Dedication and Celebration
of UC Santa Cruz's new national
Center for Adaptive Optics
| 1:30 pm |
Earth & Marine Sciences B206 "NSF's Investment in
Converging Frontiers." |
| 2.15 pm | CfAO Conference Room Press Briefing |
| 3:00 pm |
Earth & Marine Sciences
B206 Introduction Welcome AO Applications in
Astronomy AO Applications in
Vision Science The Role of Scientists
in CfAO Education Presentation to Rita
Colwell |
| Immediately following the presentations | |
| 4.30 pm | Ribbon Cutting, Reception
and Open House Center for Adaptive Optics |
About Our Guest Speakers
Rita Colwell
Rita Colwell has been director of the NSF since 1998. She has spearheaded the agency's emphases in K-12 science and mathematics education, graduate science and engineering education and training, and increased participation of women and minorities in science and engineering.
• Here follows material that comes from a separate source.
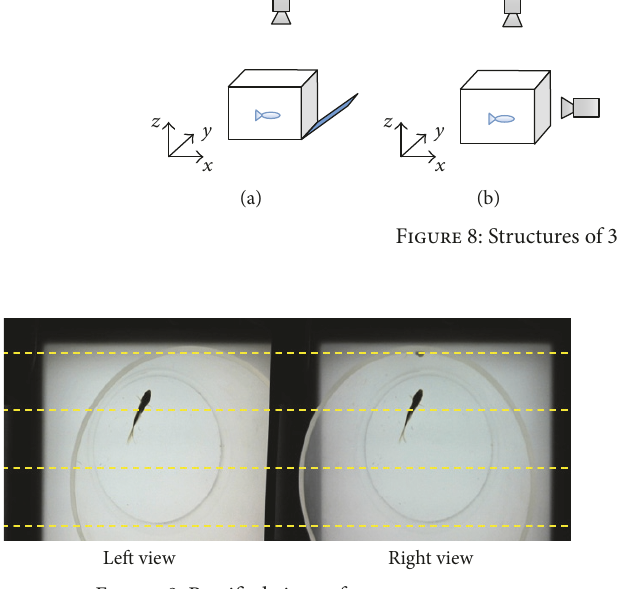
Figure 9: Rectified views of stereo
Under Colwell's leadership, the agency has supported major new initiatives in the areas of nanotechnology, biocomplexity, information technology, and the 21st century workforce. Before taking the helm at NSF, Colwell was president of the University of Maryland Biotechnology Institute and professor of microbiology at the University of Maryland. She holds a B.S. in bacteriology and an M.S. in genetics from Purdue University, and a Ph.D. in oceanography from the University of Washington.
Jerry Nelson
Jerry Nelson is Director of the Center for Adaptive Optics and a professor of Astronomy and Astrophysics at the University of California Santa Cruz (UCSC). Prior to his appointment at UCSC, Professor Nelson held positions as a Divisional Fellow at the Lawrence Berkeley Laboratory, Professor of Astronomy at UC Berkeley, and Project Scientist at the Keck Observatory, Hawaii. Amongst the awards and honors he has received are the Andre Lallemand Prize of the French Academy of Sciences, the Fraunhofer Award/Robert M. Burley Prize of the Optical Society of America, and the A.A.S. Dannie Heinman Prize for Astrophysics. He is a Fellow of the SPIE (The International Society for Optical Engineering) and a member of the National Academy of Sciences.
Andrea Ghez
Dr. Ghez is a professor of physics and astronomy at UCLA. She was a Hubble Postdoctoral Research Fellow at the Steward Observatory of the University of Arizona in 1992. Her primary research interests are the development and application of high spatial resolution infrared imaging techniques to basic research in astronomy. In particular, Dr. Ghez's research has focused on two areas: the origin and early life of stars and planets; and more recently, an investigation of the distribution and nature of the matter at the center of our galaxy, that has demonstrated the existence of a supermassive black hole. She is a member of the American Astronomical Society and the American Physical Society. Her honors and awards include the Amelia Earhart Award, a National Science Foundation Young Investigator Award, the Annie Jump Cannon Award, a Sloan Fellowship, a Packard Foundation Fellowship, the Pierce prize from the American Astronomical Society, and the Maria Goeppert-Mayer Award from the American Physical Society.
Austin Roorda
Austin Roorda is an Assistant Professor of Optics at the University of Houstons College of Optometry. He received his Ph.D. in Vision Science and Physics at the University of Waterloo in Ontario. As a Postdoctoral Research Fellow at the University of Rochester, he utilized the world's first ophthalmoscope equipped with adaptive optics to measure the properties of photoreceptors in living human eyes. By combining adaptive optics imaging with retinal densitometry, he was able, for the first time ever, to map the trichromatic cone mosaic. He has recently completed building an Adaptive Optics Scanning Laser Opthalmoscope System and with this has recorded the flow of blood in the blood vessels of the human retina. This instrument with further development has the potential to become a major diagnostic tool for the detection of eye disease.
Lisa Hunter
Lisa Hunter is the Associate Director for Outreach and Education programs of the Center for Adaptive Optics (CfAO). These programs are directed at students from high school to those at graduate and postdoctoral levels, and include efforts to recruit and retain historically underrepresented groups. Before joining the CfAO, Lisa served as co-director of UCSC's ACCESS program, which facilitates the transfer of Community College students into biomedical programs at UCSC. Her current interests include developing CfAO educational projects that focus on inquiry-based teaching; mentoring programs, and increasing the participation of underrepresented groups in all CfAO activities. She earned her B.A. degree in chemistry from Sonoma State University and her M.S. in chemistry from UCSC.